Algorithm for obtaining the gradient expansion of the local density of states and the free energy of a superconductor

TL;DR

This paper introduces an efficient, gauge-invariant algorithm for calculating the gradient expansion of the local density of states and free energy in clean superconductors, applicable to various order parameters and external fields.

Contribution

The authors develop a new mapping of Gorkov equations onto a pseudo-Schroedinger equation, enabling simple linear iteration for higher-order gradient terms, including new fourth-order corrections.

Findings

Confirmed fourth-order free energy correction by Kosztin et al.

Derived the first published fourth-order correction to the local density of states.
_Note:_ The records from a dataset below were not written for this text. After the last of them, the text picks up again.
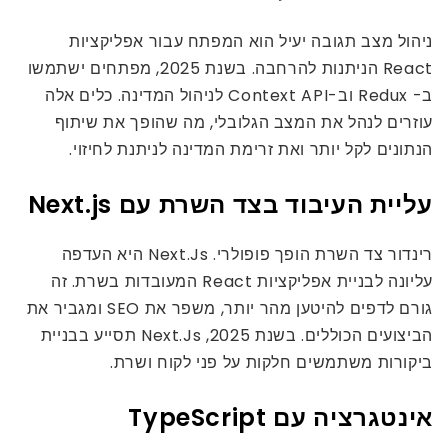
ניהול מצב תגובה יעיל הוא המפתח עבור אפליקציות
React הניתנות להרחבה. בשנת 2025, מפתחים ישתמשו
ב- Redux וב-Context API לניהול המדינה. כלים אלה
עוזרים לנהל את המצב הגלובלי, מה שהופך את שיתוף
הנתונים לקל יותר ואת זרימת המדינה לניתנת לחיזוי.
עליית העיבוד בצד השרת עם Next.js
רינדור צד השרת הופך פופולרי. Next.Js היא העדפה
עליונה לבניית אפליקציות React המעובדות בשרת. זה
גורם לדפים להיטען מהר יותר, משפר את SEO ומגביר את
הביצועים הכוללים. בשנת 2025, Next.Js תסייע בבניית
ביקורות משתמשים חלקות על פני לקוח ושרת.
אינטגרציה עם TypeScript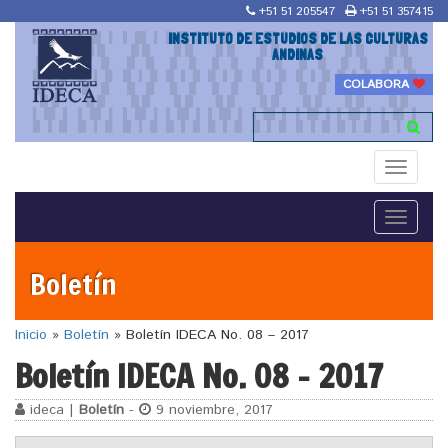
+51 51 205547
+51 51 357415
INSTITUTO DE ESTUDIOS DE LAS CULTURAS
ANDINAS
COLABORA
Toggle
navigati
Toggle
navigati
Boletín
Inicio
»
Boletín
»
Boletín IDECA No. 08 – 2017
Boletín IDECA No. 08 – 2017
ideca |
Boletín
-
9 noviembre, 2017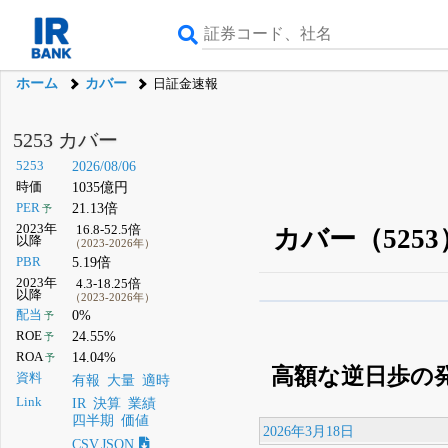
ホーム
カバー
日証金速報
5253 カバー
5253
2026/08/06
時価
1035億円
PER
21.13倍
予
2023年
16.8-52.5倍
カバー（525
以降
（2023-2026年）
PBR
5.19倍
2023年
4.3-18.25倍
以降
（2023-2026年）
β版IRBANKでは、
8月
配当
0%
予
ROE
24.55%
予
無料
ROA
14.04%
予
高額な逆日歩の
登録すると永久30%
資料
有報
大量
適時
Link
IR
決算
業績
四半期
価値
2026年3月18日
CSV,JSON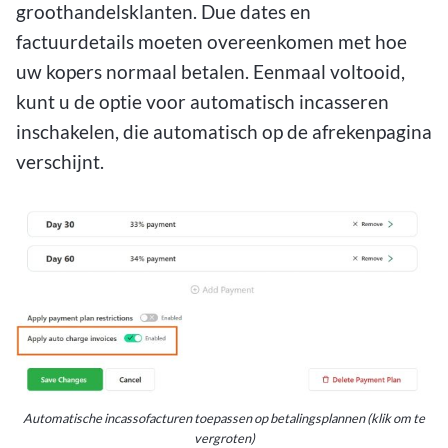
groothandelsklanten. Due dates en
factuurdetails moeten overeenkomen met hoe
uw kopers normaal betalen. Eenmaal voltooid,
kunt u de optie voor automatisch incasseren
inschakelen, die automatisch op de afrekenpagina
verschijnt.
Automatische incassofacturen toepassen op betalingsplannen (klik om te
vergroten)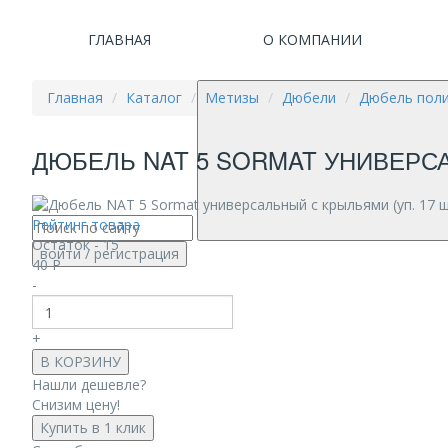
ГЛАВНАЯ
О КОМПАНИИ
Главная
Каталог
Метизы
Дюбели
Дюбель пол
ДЮБЕЛЬ NAT 5 SORMAT УНИВЕРСА
Рейтинг товара
Остаток - 15
войти
/ регистрация
40
Р
-
+
В КОРЗИНУ
Нашли дешевле?
Снизим цену!
Купить в 1 клик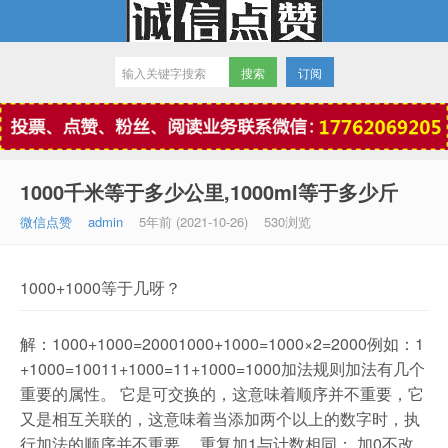
订阅
微信点赞
1000千米等于多少公里,1000ml等于多少斤
微信点赞
admin
5年前 (2021-10-26)
530浏览
1000+1000等于几呀？
解：1000+1000=20001000+1000=1000×2=2000例如：1
+1000=10011+1000=11+1000=1000加法规则加法有几个
重要的属性。 它是可交换的，这意味着顺序并不重要，它
又是相互关联的，这意味着当添加两个以上的数字时，执
行加法的顺序并不重要。 重复加1与计数相同； 加0不改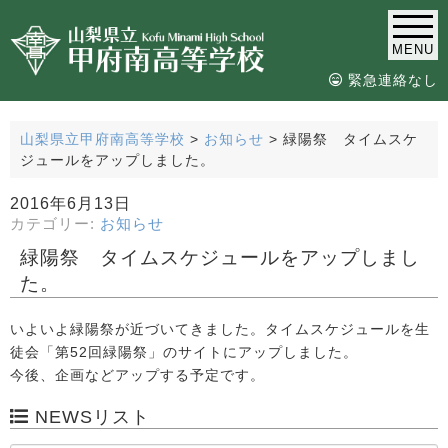
MENU
緊急連絡なし
山梨県立甲府南高等学校
>
お知らせ
>
緑陽祭 タイムスケ
ジュールをアップしました。
2016年6月13日
カテゴリー:
お知らせ
緑陽祭 タイムスケジュールをアップしまし
た。
いよいよ緑陽祭が近づいてきました。タイムスケジュールを生
徒会「第52回緑陽祭」のサイトにアップしました。
今後、企画などアップする予定です。
NEWSリスト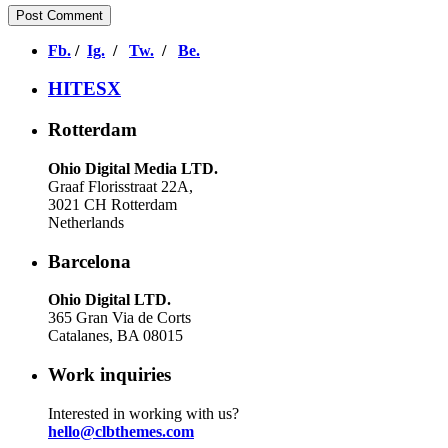
Fb.
/
Ig.
/
Tw.
/
Be.
HITESX
Rotterdam
Ohio Digital Media LTD.
Graaf Florisstraat 22A,
3021 CH Rotterdam
Netherlands
Barcelona
Ohio Digital LTD.
365 Gran Via de Corts
Catalanes, BA 08015
Work inquiries
Interested in working with us?
hello@clbthemes.com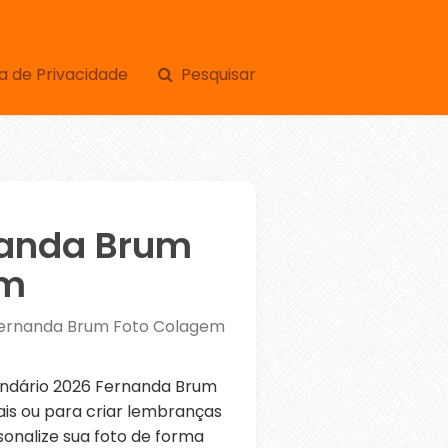
a de Privacidade
Pesquisar
nanda Brum
em
Fernanda Brum Foto Colagem
ndário 2026 Fernanda Brum
is ou para criar lembranças
sonalize sua foto de forma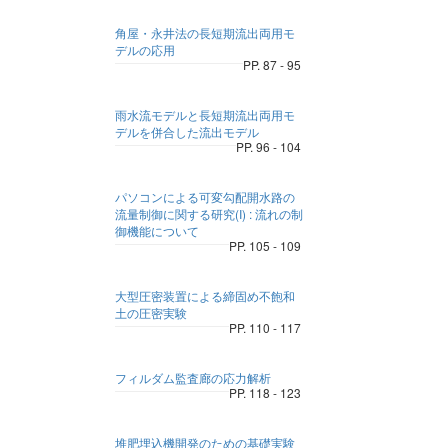
角屋・永井法の長短期流出両用モ
デルの応用
PP. 87 - 95
雨水流モデルと長短期流出両用モ
デルを併合した流出モデル
PP. 96 - 104
パソコンによる可変勾配開水路の
流量制御に関する研究(I) : 流れの制
御機能について
PP. 105 - 109
大型圧密装置による締固め不飽和
土の圧密実験
PP. 110 - 117
フィルダム監査廊の応力解析
PP. 118 - 123
堆肥埋込機開発のための基礎実験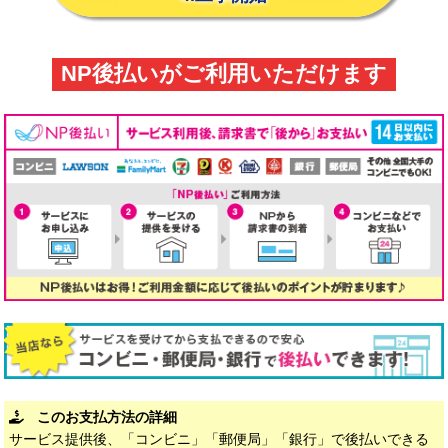
NP後払いがご利用いただけます
このお支払方法の詳細
サービス提供後、「コンビニ」「郵便局」「銀行」で後払いできる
Method applicable to real and complex order parameters with external fields.

Abstract

We present an efficient algorithm for obtaining the gauge-invariant gradient expansion of the local density of states and the free energy of a clean superconductor. Our method is based on a new mapping of the semiclassical linearized Gorkov equations onto a pseudo-Schroedinger equation for a three-component wave-function psi(x), where one component is directly related to the local density of states. Because psi(x) satisfies a linear equation of motion, successive terms in the gradient expansion can be obtained by simple linear iteration. Our method works equally well for real and complex order parameter, and in the presence of arbitrary external fields. We confirm a recent calculation of the fourth order correction to the free energy by Kosztin, Kos, Stone and Leggett [Phys. Rev. B 58, 9365 (1998)], who obtained a discrepancy with an earlier result by Tewordt [Z. Phys. 180, 385 (1964)]. We also give the fourth order correction to the local density of states, which has not been published before.